Compound interest is the most important financial concept most people never formally learn. Einstein supposedly called it the eighth wonder of the world. He probably didn't, but the line stuck because the idea is genuinely strange: a number can grow at a rate that itself grows, and the long-run effect is non-linear in a way human intuition is bad at picturing.
What the calculator does
One starting amount, one annual rate, one time horizon. Under the hood the math compounds daily, which is how real savings accounts and real credit cards work. You enter the rate the way it's quoted in the world (annual, e.g. "18% APR" or "5% return") and the calculator does the daily-compounding math in the background. The number you see is what you'd actually have or owe, not a simplified annual approximation.
The chart shows two lines: what your money does with compounding (solid line, green for savings, red for debt) and what it would do without (dashed line, the principal sitting flat). The gap between them is the compounding effect. At low rates and short horizons, the gap is barely visible. At higher rates or longer horizons, the gap dominates the chart.

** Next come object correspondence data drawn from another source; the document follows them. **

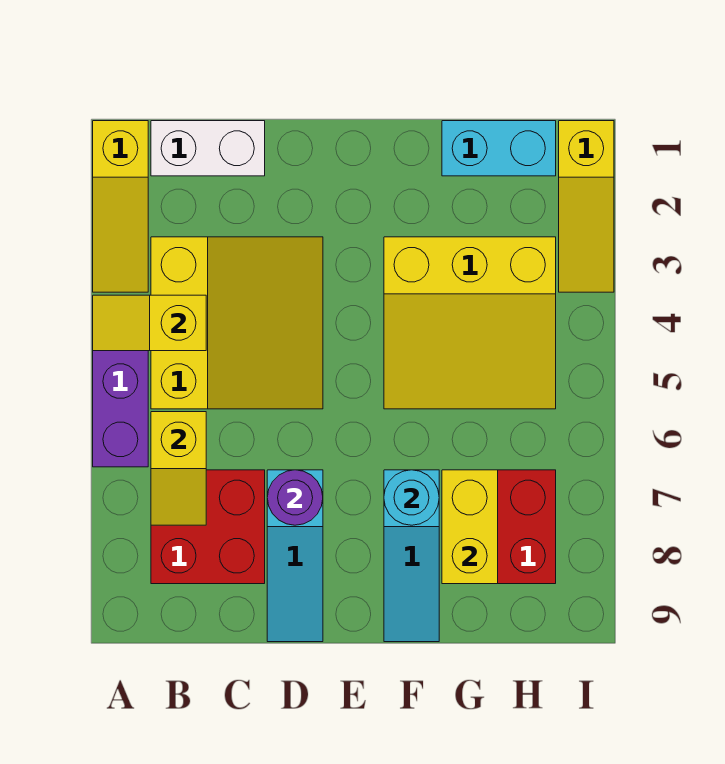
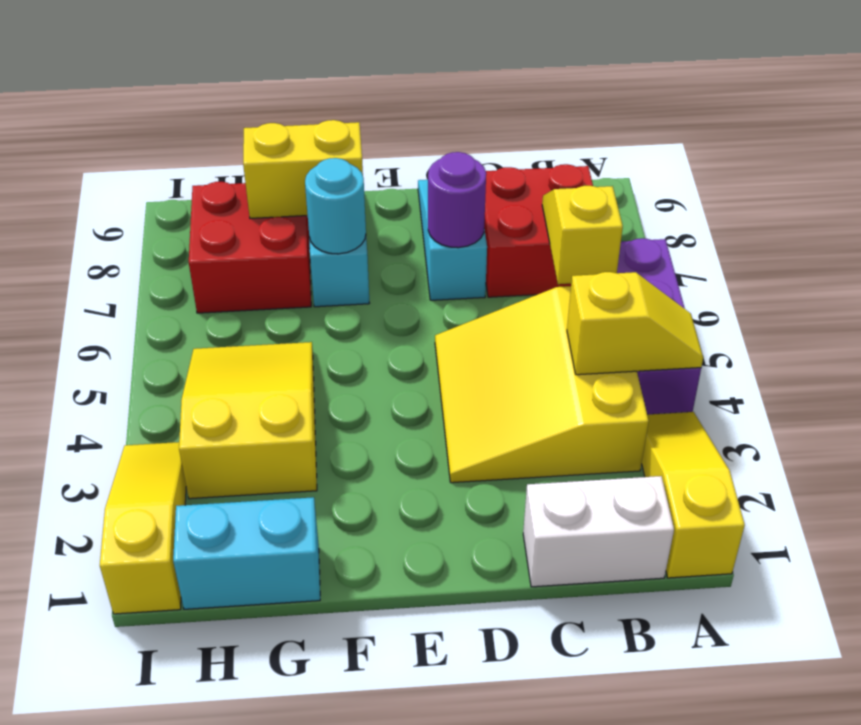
yellow 3x3 slope [384,237,556,409] -> yellow 2x3 slope [179,342,317,499]
yellow 1x2 brick [442,470,498,584] -> yellow 1x2 brick turned to [243,120,363,218]

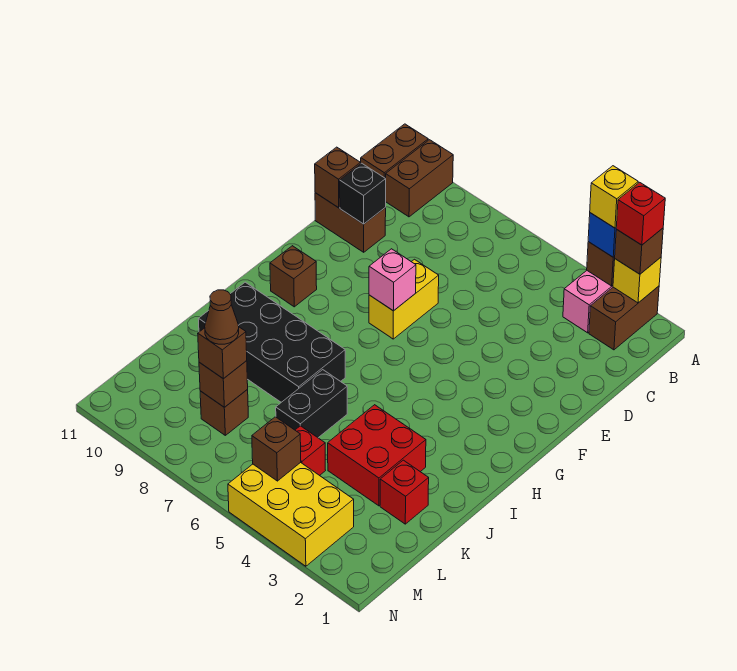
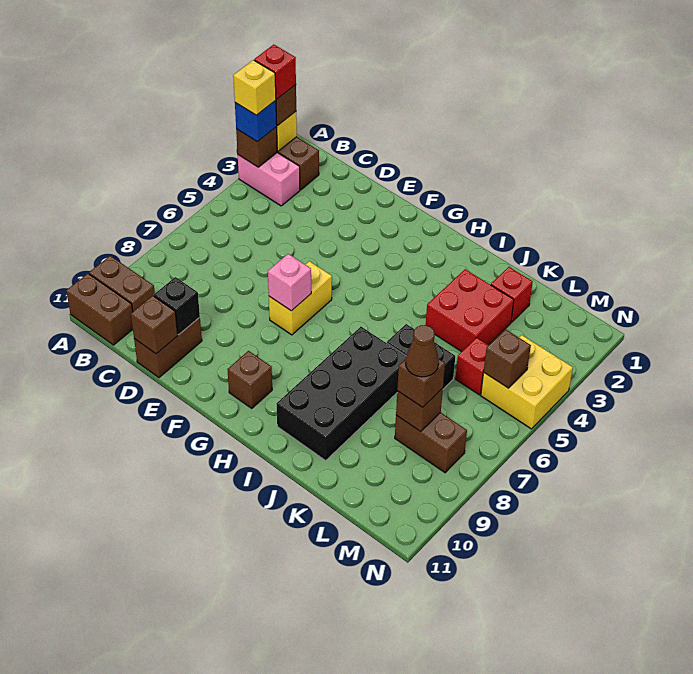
yellow 1x2 brick [369,259,439,339] -> yellow 1x2 brick turned to [269,261,332,335]
brown 1x1 brick [200,390,248,435] -> brown 1x2 brick [395,412,467,473]
yellow 2x3 brick [228,463,354,566] -> yellow 2x2 brick [481,335,573,429]

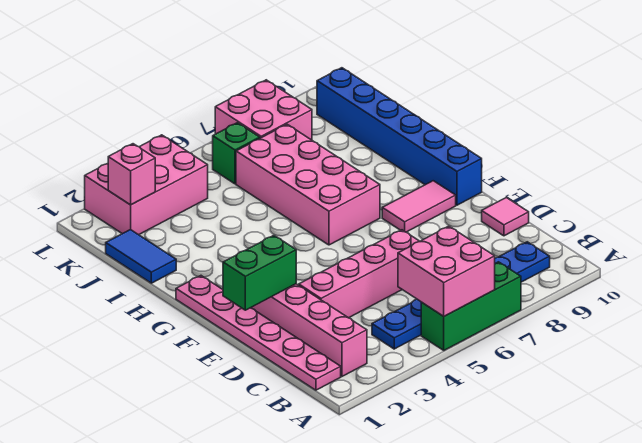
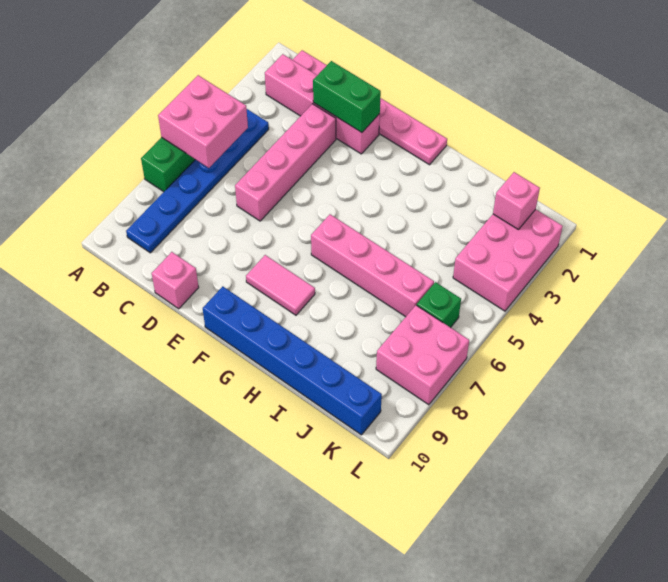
pink 1x1 tile [482,197,529,236] -> pink 1x1 brick [152,252,199,309]
green 1x2 brick [223,235,296,310] -> green 1x2 brick turned to [313,61,381,133]
pink 1x2 tile [382,181,456,232] -> pink 1x2 tile turned to [246,255,315,315]
pink 2x4 brick [236,124,380,245] -> pink 1x4 brick [311,214,434,317]
blue 1x2 tile [106,229,176,283] -> none

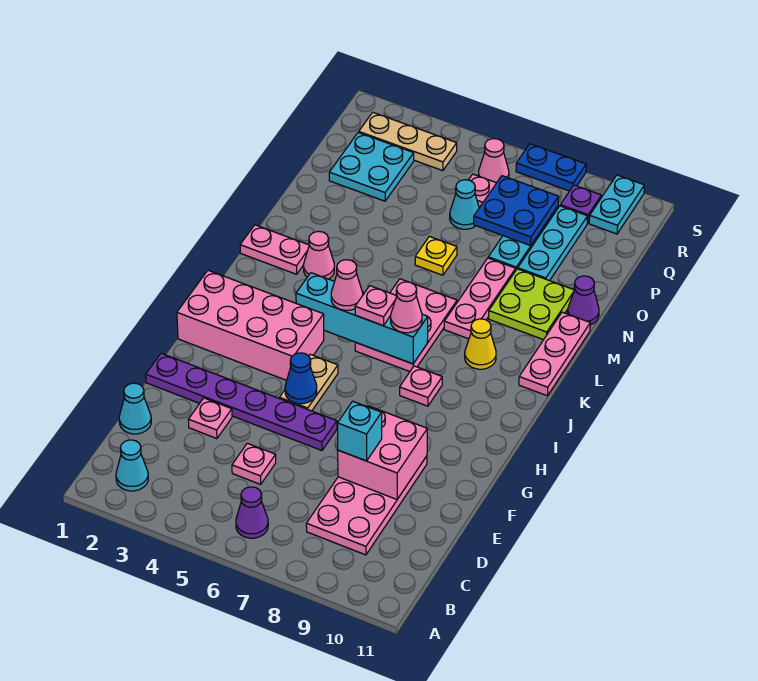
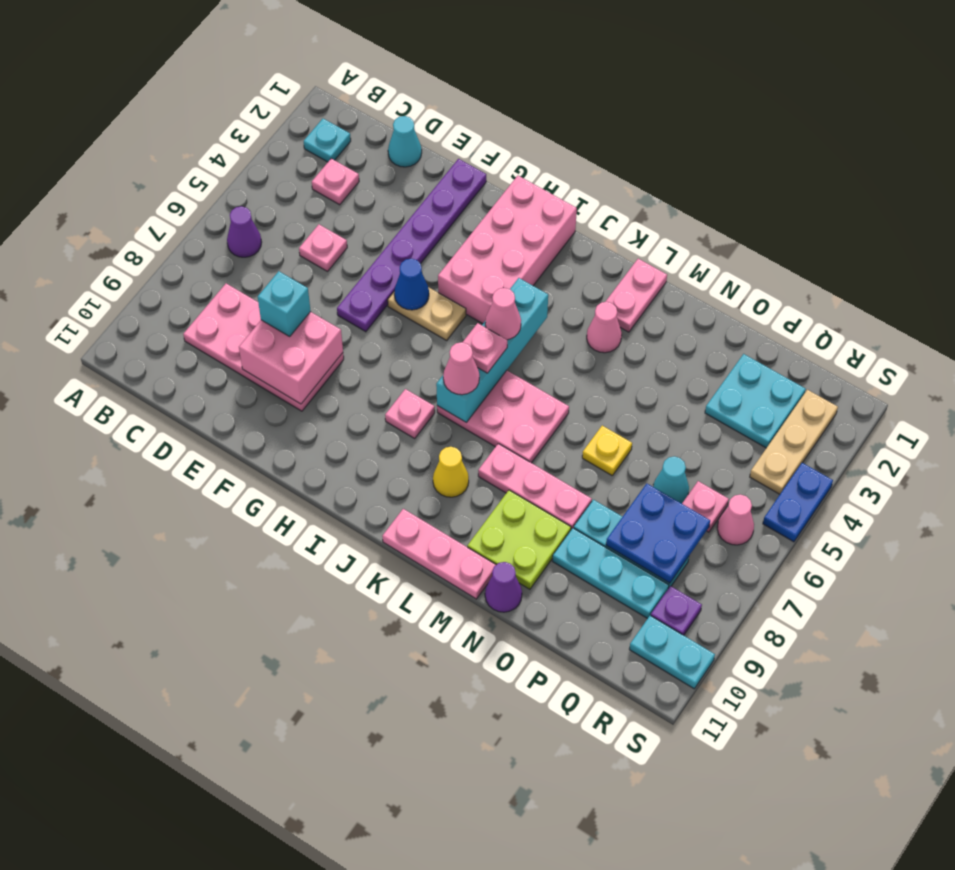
cyan 1x1 cone [116,440,148,491] -> cyan 1x1 plate [304,119,351,162]
pink 1x1 plate [188,398,232,439] -> pink 1x1 plate moved to [312,159,359,205]
blue 1x2 plate [516,144,586,191] -> blue 1x2 plate moved to [763,463,833,542]

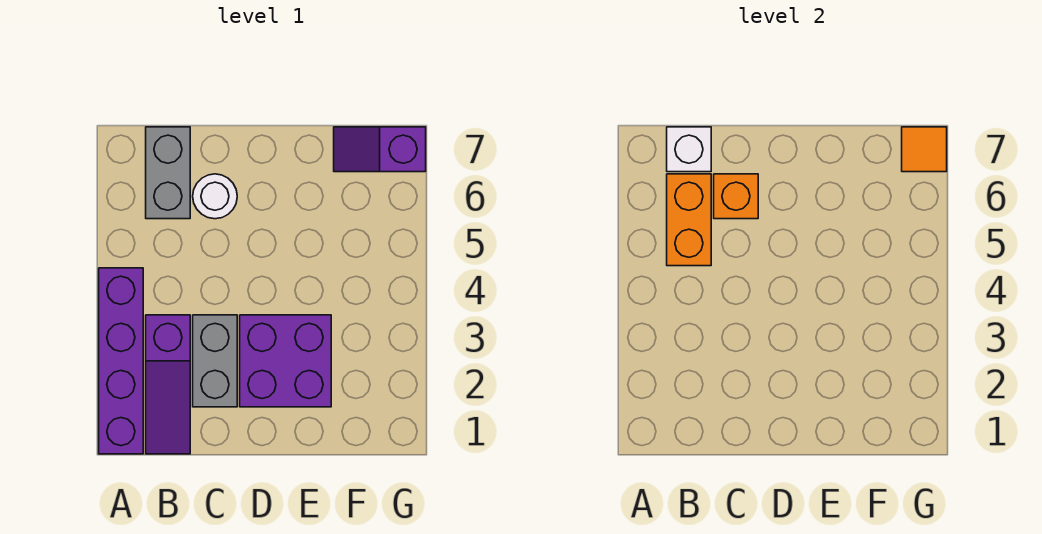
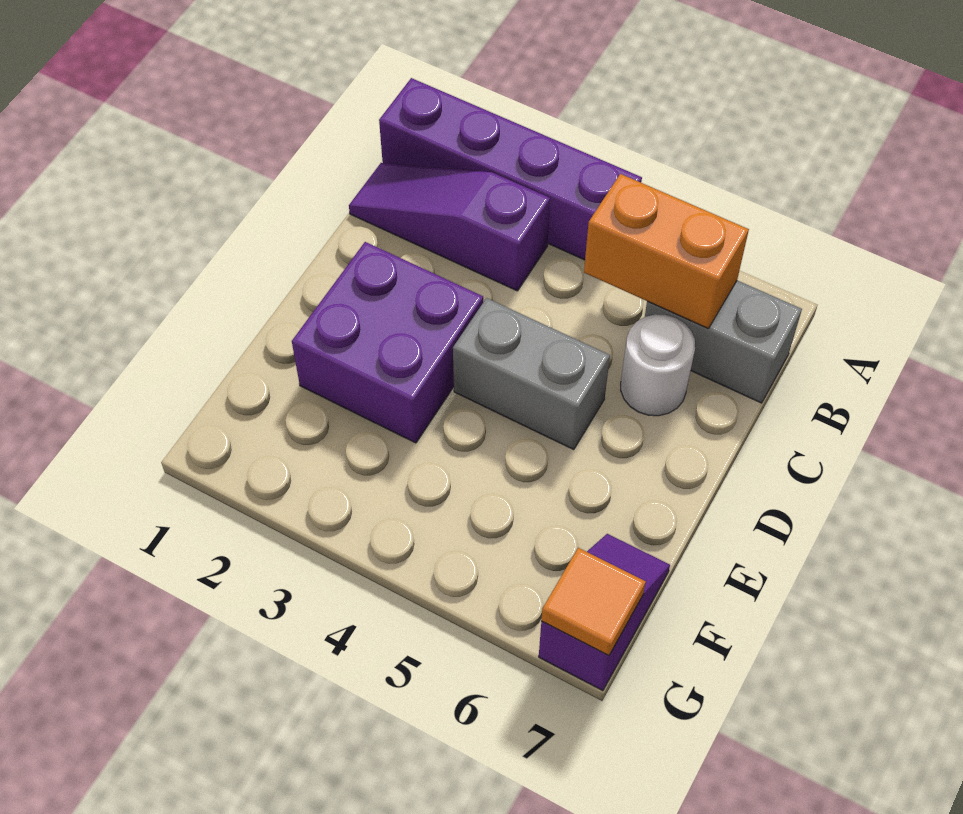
white 1x1 brick [667,127,711,172] -> none
grey 1x2 brick [193,315,237,407] -> grey 1x2 brick moved to [453,298,610,450]
orange 1x1 brick [714,174,758,219] -> none

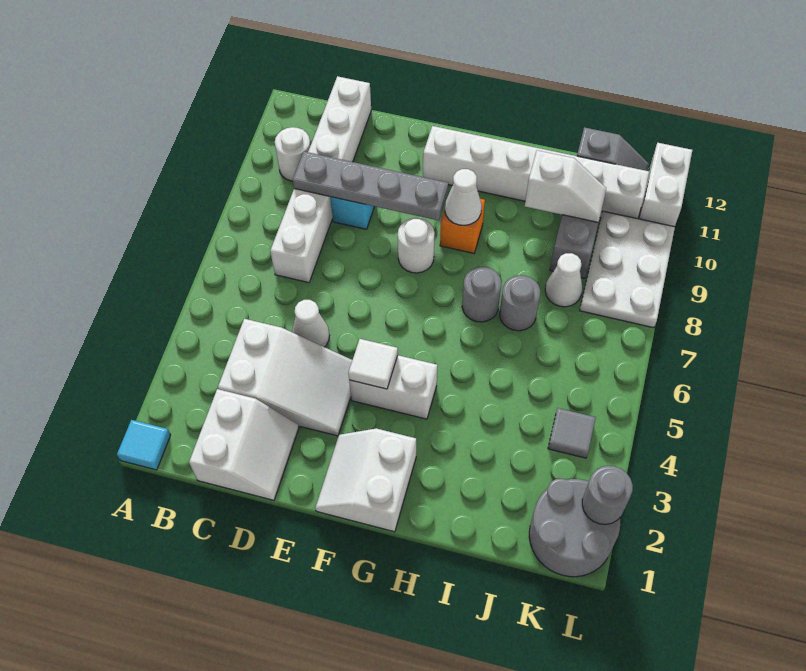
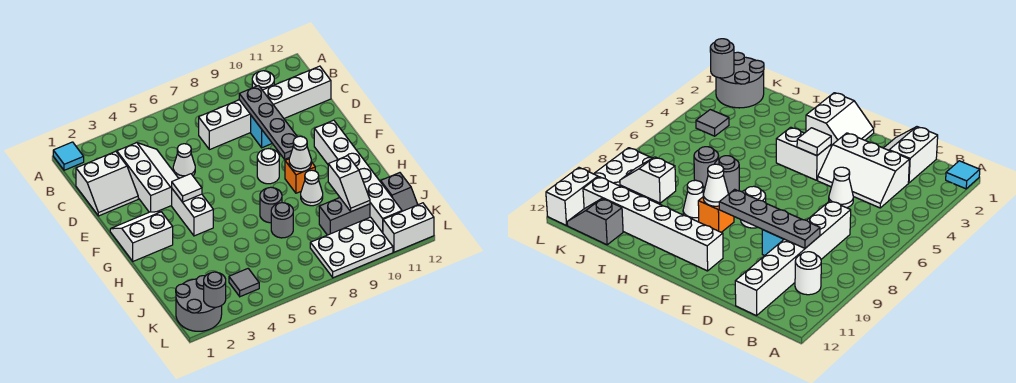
white 2x3 slope [218,319,352,436] -> white 2x3 slope turned to [117,143,179,212]
white 1x1 cone [545,253,582,307] -> white 1x1 cone moved to [301,170,323,206]

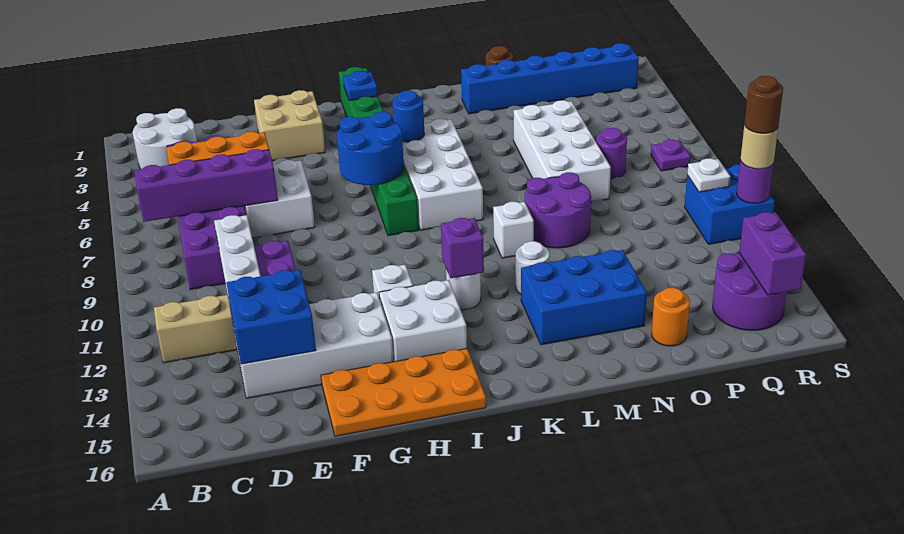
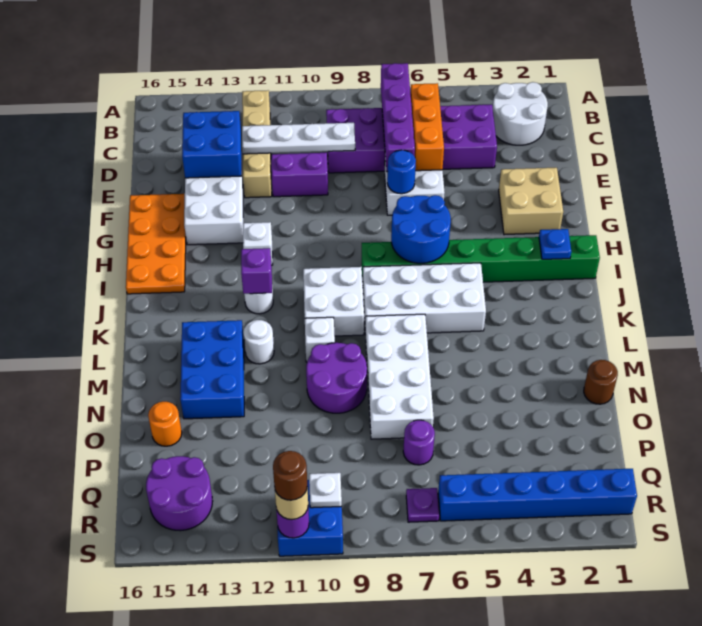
white 2x2 brick [379,280,467,362] -> white 2x2 brick moved to [303,267,364,336]
blue 1x1 round brick [392,91,425,142] -> blue 1x1 round brick moved to [387,150,416,194]
blue 1x6 brick [461,43,639,114] -> blue 1x6 brick turned to [438,469,637,521]
white 2x4 brick [514,100,611,202] -> white 2x4 brick turned to [366,314,434,439]
purple 1x2 brick [739,212,806,295] -> none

Why both directions matter
The same math that makes savings grow makes debt grow. A €10,000 credit card balance at 18% interest, left to compound, becomes €27,000 after six years and €71,000 after 12. Most people who carry credit card debt do not realise this is happening; the monthly minimum payment hides the slope of the curve.
The savings direction is more familiar but no less surprising. €10,000 invested at 7% returns over 30 years becomes €76,000, and three quarters of that is interest, not contributions. The first decade looks slow. The last decade looks dramatic. That's compounding doing what it does: starting quietly, finishing loudly.
What this calculator deliberately leaves out
No monthly contributions, no tax, no inflation adjustment, no compounding frequency choice. Each of those is a real factor in real financial planning, but adding any one of them turns this from a teaching tool into a forecasting tool, and the lesson gets lost in the inputs.
For real planning, use a calculator that handles those things. For understanding what compounding fundamentally is, ignore everything except the starting amount, the rate, and the time. That's why this calculator only asks for those three.